A beat, two beats of silence, and I swore I saw something swelling in his expression, but then he trained his attention back on the rice. He glanced up a minute later.
“Good evening, young fellow,” he said. “How is your medical school going?”
A pleasant, dreamy expression took his mouth and eyes. Perhaps it was not frightening to find one’s mind unmoored from time and place; perhaps it was freeing to leave yourself behind.
I felt a hand on my neck, scratching affectionately. Anita. “Your mother wants you,” she said, and I went on looking helplessly at Ramesh Uncle. “Actually, she’s quite annoyed you’re sitting all the way over here, and I am, too. . . . Your cousin Deepak is a nightmare; he’s told me three times how much his Tribeca apartment costs.”
And then I was carted away; hands were on me, and someone pinched my cheeks and told me how much I looked just-the-same, only sho-sho-handsome now, what was I doing these days, writing?! Really?! Well, what did I hope to do with that?! (“Write,” I said, to no laughs.) There was saffron pound cake being shoved in my mouth by fingers adorned with gemstones, and photographers wanted the families here, then there, and then here again. There was my brief toast—I was still known, unfairly, as the public speaker of the family; I read a Neruda poem in lieu of offering original thoughts, in part to keep from choking on the something sentimental that was coursing through the air. Soon, Prachi, feeling empowered on wedding champagne, summoned the Narayan nuclear family onto the dance floor and made us sway in a tiny circle with her to some high-pitched Hindi croon.
The next time I looked, after the Narayan family dance and the Kapoor family dance and the Narayan-Kapoor family dances, he was gone.
Anita suffered through several songs, patiently screwing-in-the-lightbulb and patting-the-dog at my mother’s elbow, before tugging me over to the dessert table, where we were hidden from view by the vat of gulab jamuns. Her skin glistened with sweat, nearly as bright as the silver-gray glimmer of her blouse. She mopped her brow with her pale pink dupatta.
She pulled her heels off and rested her wrist on my knee with just enough flounce to indicate tipsiness.
“I’m sorry about the table settings.” I took a breath, preparing to explain all about Ramesh Uncle, and the matter of the Bombayan gold digger, and all that I felt had been lost. The fiction I’d wished was true. But I exhaled, and the words left me along with the breath. “And I’m especially sorry about Deepak.”
“He kept hitting on me.” My face must have puckered. “I told him you and I had been promised to one another years ago and that our families are expecting a suitable shaadi any day now.”
She was rolling her eyes as I stared at her very seriously. “Oh, I was joking,” she said. “Don’t be gooey.”
I brought my face close to hers. Our lives existed in this realer plane now, the one she’d exhorted me to accept. And while sometimes that meant I missed the mysterious patina that had once shrouded her, at other times, times like this, I saw that everything I’d ever wondered about was much closer at hand.

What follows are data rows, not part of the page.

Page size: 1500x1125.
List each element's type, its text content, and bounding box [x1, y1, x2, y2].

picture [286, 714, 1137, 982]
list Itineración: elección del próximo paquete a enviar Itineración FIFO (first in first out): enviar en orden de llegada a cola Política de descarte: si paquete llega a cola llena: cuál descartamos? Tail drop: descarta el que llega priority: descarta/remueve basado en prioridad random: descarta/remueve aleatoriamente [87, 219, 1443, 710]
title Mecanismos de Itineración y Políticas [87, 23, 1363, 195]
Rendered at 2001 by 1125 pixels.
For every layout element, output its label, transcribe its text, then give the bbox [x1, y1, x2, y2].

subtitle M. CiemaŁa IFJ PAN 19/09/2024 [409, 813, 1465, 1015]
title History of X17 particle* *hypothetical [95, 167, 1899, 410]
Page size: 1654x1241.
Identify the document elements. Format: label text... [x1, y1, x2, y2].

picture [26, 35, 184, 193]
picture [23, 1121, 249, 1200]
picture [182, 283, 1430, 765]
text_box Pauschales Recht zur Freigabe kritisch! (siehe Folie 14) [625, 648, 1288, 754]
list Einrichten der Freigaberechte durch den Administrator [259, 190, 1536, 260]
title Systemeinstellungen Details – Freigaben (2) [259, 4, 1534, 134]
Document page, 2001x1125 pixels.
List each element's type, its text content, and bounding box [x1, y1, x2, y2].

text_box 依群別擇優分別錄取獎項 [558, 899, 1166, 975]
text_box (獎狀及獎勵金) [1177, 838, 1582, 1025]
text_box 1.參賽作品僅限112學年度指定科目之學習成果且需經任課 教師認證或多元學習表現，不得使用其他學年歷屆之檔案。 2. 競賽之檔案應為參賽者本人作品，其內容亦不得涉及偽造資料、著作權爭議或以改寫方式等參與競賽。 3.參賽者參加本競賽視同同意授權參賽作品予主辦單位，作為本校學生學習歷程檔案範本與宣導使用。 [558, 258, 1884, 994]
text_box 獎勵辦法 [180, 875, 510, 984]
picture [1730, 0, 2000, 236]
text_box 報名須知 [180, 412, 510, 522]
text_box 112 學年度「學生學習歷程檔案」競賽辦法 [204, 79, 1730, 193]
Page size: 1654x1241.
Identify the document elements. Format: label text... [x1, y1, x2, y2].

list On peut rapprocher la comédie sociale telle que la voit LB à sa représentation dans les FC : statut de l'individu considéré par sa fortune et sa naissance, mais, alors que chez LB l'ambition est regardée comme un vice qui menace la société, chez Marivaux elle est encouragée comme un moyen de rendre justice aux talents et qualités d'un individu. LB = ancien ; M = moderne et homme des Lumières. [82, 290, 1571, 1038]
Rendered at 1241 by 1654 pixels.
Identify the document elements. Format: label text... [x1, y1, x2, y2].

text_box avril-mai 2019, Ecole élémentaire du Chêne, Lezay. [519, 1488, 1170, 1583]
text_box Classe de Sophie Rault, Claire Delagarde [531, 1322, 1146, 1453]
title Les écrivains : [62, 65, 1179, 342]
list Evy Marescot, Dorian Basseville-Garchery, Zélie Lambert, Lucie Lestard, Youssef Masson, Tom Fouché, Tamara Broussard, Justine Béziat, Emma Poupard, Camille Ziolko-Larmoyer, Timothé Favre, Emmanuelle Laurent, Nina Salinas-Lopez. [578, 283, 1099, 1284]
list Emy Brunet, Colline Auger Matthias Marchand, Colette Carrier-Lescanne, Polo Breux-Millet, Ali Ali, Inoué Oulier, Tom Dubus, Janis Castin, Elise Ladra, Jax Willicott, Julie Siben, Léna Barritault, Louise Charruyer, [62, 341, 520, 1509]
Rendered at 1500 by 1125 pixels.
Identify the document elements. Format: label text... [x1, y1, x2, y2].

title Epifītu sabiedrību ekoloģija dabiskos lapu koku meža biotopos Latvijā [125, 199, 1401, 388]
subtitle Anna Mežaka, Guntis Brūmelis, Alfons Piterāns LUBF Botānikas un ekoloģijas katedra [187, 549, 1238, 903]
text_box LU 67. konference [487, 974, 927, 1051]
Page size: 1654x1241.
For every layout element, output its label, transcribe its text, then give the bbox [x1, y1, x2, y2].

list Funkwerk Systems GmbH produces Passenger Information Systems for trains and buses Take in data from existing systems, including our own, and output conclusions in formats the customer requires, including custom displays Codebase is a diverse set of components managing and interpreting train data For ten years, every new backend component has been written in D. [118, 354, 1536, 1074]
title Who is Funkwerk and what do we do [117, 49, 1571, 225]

Just then, I looked at her and thought it seemed less that things had been lost than that they were being found, over and over again.
* * *
? ? ?
Before the forty-niners, in California, were the twenty-niners, in Georgia. They stole the land first from the Cherokee Nation, and then they stole and stole the gold until it was nearly all tapped. And then, after the Cherokee had been forced out, after home itself was purloined, many of those twenty-niners caught wind of Sam Brannan’s call and went West. It was that loud: Gold, gold, gold in the American River! It was the same call my parents heard across oceans, over a century later; the same one Prachi followed to her Victorian on Alamo Square; the same one that had made me both at home in this country and responsible for a great evil.
The morning after the wedding, I had a few precious hours, and a small pilgrimage to make. I gunned my mother’s car north toward Lumpkin County, and pulled over at a diner near the Dahlonega public square. I ordered sweet tea and a cinnamon roll, and I took out my notebook. I began writing a letter, the kind Wang had told me about. To: Shruti Patel, 2007. I remembered Ramesh Uncle’s philosophy—eternalism. That the past lies just around every bend in the mountain highway. That you can spy it from the right summits. That if the fog lifts without warning, you might find yourself face-to-face with its most vivid outline in the sudden sunshine. That if you kneel by the right stretch of land under the right constellations, it might even rise from a river and acknowledge you.